Collected data entries:
···
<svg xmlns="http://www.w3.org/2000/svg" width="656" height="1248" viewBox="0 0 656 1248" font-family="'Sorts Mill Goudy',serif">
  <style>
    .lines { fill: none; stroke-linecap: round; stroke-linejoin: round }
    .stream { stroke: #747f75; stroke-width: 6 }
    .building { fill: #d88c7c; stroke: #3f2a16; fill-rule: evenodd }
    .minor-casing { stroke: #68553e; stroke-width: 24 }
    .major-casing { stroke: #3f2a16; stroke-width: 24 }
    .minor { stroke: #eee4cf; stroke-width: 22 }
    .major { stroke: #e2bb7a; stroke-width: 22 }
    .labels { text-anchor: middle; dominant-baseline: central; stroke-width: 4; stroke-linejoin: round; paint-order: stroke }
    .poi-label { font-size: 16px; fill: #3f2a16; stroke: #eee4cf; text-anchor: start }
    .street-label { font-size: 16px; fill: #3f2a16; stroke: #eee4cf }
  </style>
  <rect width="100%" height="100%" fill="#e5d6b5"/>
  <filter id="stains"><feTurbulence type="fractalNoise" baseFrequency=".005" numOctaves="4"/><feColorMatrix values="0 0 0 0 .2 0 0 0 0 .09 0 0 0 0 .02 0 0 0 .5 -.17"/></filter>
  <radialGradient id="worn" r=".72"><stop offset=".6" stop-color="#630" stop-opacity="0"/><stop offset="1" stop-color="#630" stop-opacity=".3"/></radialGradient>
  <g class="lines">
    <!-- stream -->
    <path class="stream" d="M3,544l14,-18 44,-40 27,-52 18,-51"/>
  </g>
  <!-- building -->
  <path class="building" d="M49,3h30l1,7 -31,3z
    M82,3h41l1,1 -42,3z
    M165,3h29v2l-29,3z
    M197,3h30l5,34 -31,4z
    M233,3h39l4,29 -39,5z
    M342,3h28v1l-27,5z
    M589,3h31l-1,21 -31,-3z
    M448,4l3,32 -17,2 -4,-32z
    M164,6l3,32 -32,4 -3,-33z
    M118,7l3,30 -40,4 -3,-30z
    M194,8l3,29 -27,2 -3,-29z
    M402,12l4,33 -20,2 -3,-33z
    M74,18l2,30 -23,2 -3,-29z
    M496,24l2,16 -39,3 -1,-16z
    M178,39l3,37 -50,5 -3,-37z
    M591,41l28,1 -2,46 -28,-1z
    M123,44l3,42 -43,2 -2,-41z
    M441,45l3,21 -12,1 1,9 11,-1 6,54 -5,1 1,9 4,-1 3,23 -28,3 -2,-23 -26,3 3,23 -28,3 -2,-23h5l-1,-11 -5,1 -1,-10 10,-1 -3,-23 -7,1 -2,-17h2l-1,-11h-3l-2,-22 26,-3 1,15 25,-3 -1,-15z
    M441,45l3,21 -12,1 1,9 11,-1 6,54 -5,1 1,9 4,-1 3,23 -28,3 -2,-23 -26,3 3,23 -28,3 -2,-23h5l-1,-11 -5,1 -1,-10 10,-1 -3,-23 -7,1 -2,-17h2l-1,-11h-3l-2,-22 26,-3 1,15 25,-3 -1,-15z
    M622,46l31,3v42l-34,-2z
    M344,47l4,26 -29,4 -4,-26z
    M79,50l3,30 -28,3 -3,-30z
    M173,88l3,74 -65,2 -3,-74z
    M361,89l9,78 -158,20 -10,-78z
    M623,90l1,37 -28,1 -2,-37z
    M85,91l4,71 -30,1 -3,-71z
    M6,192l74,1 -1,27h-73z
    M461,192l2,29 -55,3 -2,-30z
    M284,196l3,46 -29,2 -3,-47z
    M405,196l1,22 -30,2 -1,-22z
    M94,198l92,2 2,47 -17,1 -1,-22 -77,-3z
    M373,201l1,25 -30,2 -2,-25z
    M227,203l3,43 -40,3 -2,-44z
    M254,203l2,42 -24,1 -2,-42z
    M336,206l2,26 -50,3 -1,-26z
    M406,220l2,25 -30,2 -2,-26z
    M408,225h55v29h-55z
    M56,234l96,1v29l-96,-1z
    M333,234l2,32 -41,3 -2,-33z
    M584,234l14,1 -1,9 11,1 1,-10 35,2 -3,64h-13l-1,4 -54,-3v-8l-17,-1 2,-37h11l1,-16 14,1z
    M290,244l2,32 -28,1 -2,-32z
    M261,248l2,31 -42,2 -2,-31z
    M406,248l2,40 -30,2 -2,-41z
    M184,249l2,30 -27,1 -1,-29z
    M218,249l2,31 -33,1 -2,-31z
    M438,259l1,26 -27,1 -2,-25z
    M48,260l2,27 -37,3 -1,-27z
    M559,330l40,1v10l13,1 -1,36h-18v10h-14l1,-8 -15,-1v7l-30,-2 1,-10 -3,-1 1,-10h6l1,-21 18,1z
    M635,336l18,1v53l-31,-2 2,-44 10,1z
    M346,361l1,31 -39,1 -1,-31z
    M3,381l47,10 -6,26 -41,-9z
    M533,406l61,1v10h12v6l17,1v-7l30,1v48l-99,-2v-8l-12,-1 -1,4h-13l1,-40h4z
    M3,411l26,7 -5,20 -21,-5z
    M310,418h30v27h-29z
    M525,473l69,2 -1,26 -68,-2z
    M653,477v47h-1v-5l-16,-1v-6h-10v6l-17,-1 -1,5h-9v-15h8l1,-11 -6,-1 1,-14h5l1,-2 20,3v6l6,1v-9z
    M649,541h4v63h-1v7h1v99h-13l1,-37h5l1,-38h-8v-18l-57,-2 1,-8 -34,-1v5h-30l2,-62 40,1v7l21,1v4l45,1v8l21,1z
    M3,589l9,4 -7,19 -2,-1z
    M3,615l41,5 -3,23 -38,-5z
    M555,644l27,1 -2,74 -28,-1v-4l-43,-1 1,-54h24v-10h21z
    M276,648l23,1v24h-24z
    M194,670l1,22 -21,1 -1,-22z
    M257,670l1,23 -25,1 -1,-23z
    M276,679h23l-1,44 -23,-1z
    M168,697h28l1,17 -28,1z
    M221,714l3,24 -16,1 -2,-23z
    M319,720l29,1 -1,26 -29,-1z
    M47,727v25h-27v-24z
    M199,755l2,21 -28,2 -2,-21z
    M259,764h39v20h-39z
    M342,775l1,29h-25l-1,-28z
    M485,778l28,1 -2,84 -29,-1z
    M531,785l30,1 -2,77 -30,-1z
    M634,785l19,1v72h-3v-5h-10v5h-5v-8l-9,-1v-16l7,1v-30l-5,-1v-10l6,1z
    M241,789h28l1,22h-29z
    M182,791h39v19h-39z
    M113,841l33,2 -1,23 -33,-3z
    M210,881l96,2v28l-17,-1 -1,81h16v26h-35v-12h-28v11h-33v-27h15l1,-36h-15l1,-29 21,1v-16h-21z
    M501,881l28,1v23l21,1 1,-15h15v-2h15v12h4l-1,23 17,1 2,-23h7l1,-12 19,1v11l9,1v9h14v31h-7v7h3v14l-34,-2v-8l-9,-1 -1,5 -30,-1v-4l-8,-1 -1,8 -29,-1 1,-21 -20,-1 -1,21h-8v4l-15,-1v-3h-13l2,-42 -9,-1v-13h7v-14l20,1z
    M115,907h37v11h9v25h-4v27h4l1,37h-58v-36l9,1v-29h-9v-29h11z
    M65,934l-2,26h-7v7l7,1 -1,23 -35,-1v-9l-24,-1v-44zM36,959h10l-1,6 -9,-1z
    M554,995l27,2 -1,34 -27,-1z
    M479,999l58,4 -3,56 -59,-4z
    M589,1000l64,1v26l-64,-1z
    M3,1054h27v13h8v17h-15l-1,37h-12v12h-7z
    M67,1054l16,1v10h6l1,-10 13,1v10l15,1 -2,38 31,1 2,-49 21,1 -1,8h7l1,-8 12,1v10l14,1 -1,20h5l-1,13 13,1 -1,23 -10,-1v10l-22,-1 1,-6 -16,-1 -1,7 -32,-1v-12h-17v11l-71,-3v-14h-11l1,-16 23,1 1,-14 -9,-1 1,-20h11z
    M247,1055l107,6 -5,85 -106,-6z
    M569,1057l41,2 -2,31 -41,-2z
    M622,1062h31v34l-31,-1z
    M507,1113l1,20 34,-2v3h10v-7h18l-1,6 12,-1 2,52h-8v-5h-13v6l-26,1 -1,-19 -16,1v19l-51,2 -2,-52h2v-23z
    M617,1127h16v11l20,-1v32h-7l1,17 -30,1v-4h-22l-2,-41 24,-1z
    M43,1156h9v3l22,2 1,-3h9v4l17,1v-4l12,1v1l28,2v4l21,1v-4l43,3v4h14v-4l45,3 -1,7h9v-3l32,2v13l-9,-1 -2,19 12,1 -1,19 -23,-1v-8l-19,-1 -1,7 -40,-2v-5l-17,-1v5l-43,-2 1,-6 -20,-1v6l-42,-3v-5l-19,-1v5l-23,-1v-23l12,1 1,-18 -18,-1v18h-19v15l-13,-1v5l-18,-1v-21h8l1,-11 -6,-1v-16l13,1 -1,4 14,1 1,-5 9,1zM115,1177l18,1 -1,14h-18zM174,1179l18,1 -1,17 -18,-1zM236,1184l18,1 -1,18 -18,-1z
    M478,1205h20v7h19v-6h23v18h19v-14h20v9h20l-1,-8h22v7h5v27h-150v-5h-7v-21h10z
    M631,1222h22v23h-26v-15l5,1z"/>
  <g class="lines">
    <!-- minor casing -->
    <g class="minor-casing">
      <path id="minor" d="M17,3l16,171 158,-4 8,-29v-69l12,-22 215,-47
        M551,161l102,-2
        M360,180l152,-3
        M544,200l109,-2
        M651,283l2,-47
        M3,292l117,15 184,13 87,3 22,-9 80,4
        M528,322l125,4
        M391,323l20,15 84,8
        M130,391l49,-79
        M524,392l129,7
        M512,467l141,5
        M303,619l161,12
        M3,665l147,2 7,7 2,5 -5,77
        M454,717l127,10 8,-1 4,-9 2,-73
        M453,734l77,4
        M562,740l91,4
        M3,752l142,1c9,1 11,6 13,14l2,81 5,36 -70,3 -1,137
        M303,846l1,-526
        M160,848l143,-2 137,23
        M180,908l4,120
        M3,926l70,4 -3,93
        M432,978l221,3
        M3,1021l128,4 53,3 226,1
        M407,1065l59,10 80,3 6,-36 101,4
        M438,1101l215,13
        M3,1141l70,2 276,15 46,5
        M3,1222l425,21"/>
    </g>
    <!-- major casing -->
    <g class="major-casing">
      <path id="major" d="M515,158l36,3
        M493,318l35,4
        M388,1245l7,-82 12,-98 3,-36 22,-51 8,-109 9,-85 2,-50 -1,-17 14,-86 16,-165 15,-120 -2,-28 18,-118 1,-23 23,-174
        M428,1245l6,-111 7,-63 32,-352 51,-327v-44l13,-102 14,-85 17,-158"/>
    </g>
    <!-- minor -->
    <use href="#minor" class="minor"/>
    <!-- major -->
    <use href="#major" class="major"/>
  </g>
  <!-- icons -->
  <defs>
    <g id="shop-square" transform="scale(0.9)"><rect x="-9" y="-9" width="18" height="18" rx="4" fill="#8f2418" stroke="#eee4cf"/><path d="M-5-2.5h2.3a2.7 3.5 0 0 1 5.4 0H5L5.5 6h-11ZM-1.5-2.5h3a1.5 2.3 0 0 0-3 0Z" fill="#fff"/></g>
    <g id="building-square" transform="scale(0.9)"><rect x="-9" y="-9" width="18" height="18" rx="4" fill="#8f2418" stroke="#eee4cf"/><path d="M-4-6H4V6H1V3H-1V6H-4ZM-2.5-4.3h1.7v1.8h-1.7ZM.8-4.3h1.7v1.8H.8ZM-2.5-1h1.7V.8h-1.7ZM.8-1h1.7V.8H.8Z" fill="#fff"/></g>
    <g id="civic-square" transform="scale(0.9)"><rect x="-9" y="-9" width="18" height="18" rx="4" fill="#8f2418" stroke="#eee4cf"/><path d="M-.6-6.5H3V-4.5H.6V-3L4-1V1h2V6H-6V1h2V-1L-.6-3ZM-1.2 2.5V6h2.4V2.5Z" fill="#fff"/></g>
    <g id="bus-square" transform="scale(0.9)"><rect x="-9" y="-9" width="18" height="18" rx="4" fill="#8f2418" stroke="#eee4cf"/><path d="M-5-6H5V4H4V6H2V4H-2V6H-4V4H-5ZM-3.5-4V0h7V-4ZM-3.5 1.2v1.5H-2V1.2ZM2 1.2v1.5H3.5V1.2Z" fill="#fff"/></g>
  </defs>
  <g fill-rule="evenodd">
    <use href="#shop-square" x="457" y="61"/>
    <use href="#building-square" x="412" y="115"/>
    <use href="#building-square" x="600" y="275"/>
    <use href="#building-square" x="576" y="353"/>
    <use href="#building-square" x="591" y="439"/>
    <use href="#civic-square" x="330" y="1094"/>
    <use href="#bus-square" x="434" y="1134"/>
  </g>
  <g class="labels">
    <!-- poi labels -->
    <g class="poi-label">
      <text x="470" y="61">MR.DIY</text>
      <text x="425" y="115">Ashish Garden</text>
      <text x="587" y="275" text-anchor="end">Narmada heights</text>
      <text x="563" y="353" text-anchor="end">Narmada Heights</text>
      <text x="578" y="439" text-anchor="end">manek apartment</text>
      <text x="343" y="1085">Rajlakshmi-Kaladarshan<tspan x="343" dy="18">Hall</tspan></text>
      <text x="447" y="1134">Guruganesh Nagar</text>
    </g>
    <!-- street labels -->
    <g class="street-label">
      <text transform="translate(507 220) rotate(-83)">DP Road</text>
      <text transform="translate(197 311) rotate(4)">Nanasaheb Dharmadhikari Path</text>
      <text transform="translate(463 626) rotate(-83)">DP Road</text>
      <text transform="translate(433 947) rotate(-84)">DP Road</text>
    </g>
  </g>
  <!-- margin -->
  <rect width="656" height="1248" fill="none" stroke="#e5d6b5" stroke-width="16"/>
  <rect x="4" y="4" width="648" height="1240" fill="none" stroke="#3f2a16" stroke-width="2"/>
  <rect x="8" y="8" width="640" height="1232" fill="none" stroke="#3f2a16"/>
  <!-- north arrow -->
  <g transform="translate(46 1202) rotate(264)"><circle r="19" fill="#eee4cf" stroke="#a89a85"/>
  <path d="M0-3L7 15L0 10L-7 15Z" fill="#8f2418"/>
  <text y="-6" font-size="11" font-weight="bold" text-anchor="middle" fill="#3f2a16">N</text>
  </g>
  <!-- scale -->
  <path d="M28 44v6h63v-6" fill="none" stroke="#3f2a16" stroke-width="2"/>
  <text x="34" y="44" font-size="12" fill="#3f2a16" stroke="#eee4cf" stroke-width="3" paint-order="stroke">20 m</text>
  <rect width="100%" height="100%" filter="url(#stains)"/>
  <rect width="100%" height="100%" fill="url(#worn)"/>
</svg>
···
From the records above, copy each line where the word "worn" can be found.

[Result for this task]:
  <radialGradient id="worn" r=".72"><stop offset=".6" stop-color="#630" stop-opacity="0"/><stop offset="1" stop-color="#630" stop-opacity=".3"/></radialGradient>
  <rect width="100%" height="100%" fill="url(#worn)"/>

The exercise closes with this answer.